JOB.
Please copy each of the rows below word for word, keeping every character and line break unchanged.

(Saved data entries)
++++++++

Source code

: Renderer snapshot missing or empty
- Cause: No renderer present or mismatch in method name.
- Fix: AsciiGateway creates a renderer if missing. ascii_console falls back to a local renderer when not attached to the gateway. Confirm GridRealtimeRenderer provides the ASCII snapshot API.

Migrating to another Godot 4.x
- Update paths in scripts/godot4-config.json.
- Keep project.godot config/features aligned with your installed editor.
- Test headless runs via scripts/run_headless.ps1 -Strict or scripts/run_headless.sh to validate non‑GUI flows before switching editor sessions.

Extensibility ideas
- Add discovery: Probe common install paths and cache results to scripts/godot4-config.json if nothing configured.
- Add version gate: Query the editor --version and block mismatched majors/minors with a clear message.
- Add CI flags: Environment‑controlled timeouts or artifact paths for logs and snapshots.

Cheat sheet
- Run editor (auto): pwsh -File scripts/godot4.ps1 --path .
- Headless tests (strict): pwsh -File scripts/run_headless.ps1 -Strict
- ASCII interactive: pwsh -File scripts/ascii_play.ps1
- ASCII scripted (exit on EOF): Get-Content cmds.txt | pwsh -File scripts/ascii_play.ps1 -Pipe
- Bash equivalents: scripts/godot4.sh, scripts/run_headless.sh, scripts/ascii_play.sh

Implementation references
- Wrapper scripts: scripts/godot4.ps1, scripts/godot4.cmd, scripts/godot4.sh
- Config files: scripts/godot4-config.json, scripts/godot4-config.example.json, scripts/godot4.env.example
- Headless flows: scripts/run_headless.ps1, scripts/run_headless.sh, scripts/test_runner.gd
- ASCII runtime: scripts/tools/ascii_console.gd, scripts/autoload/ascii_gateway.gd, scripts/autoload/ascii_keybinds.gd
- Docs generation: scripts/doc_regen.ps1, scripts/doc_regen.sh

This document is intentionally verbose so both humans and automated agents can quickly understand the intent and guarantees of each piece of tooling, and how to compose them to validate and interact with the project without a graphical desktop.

++++++++

SOLUTION TO THE PROBLEM.
Source code

: Renderer snapshot missing or empty
- Cause: No renderer present or mismatch in method name.
- Fix: AsciiGateway creates a renderer if missing. ascii_console falls back to a local renderer when not attached to the gateway. Confirm GridRealtimeRenderer provides the ASCII snapshot API.

Migrating to another Godot 4.x
- Update paths in scripts/godot4-config.json.
- Keep project.godot config/features aligned with your installed editor.
- Test headless runs via scripts/run_headless.ps1 -Strict or scripts/run_headless.sh to validate non‑GUI flows before switching editor sessions.

Extensibility ideas
- Add discovery: Probe common install paths and cache results to scripts/godot4-config.json if nothing configured.
- Add version gate: Query the editor --version and block mismatched majors/minors with a clear message.
- Add CI flags: Environment‑controlled timeouts or artifact paths for logs and snapshots.

Cheat sheet
- Run editor (auto): pwsh -File scripts/godot4.ps1 --path .
- Headless tests (strict): pwsh -File scripts/run_headless.ps1 -Strict
- ASCII interactive: pwsh -File scripts/ascii_play.ps1
- ASCII scripted (exit on EOF): Get-Content cmds.txt | pwsh -File scripts/ascii_play.ps1 -Pipe
- Bash equivalents: scripts/godot4.sh, scripts/run_headless.sh, scripts/ascii_play.sh

Implementation references
- Wrapper scripts: scripts/godot4.ps1, scripts/godot4.cmd, scripts/godot4.sh
- Config files: scripts/godot4-config.json, scripts/godot4-config.example.json, scripts/godot4.env.example
- Headless flows: scripts/run_headless.ps1, scripts/run_headless.sh, scripts/test_runner.gd
- ASCII runtime: scripts/tools/ascii_console.gd, scripts/autoload/ascii_gateway.gd, scripts/autoload/ascii_keybinds.gd
- Docs generation: scripts/doc_regen.ps1, scripts/doc_regen.sh

This document is intentionally verbose so both humans and automated agents can quickly understand the intent and guarantees of each piece of tooling, and how to compose them to validate and interact with the project without a graphical desktop.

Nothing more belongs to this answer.